● Task input:
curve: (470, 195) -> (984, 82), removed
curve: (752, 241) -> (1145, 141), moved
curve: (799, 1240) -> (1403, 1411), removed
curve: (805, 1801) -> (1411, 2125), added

---

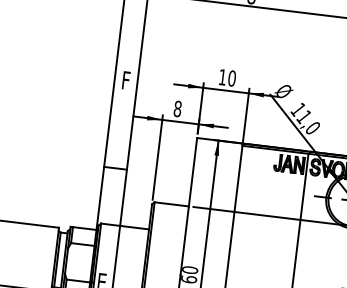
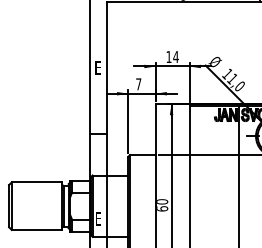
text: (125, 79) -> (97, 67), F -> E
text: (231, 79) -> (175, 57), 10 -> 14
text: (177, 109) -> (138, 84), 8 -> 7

● Work request:
Identify and extract each line of the listing that contains "text".

● Written solution:
text: (125, 79) -> (97, 67), F -> E
text: (231, 79) -> (175, 57), 10 -> 14
text: (177, 109) -> (138, 84), 8 -> 7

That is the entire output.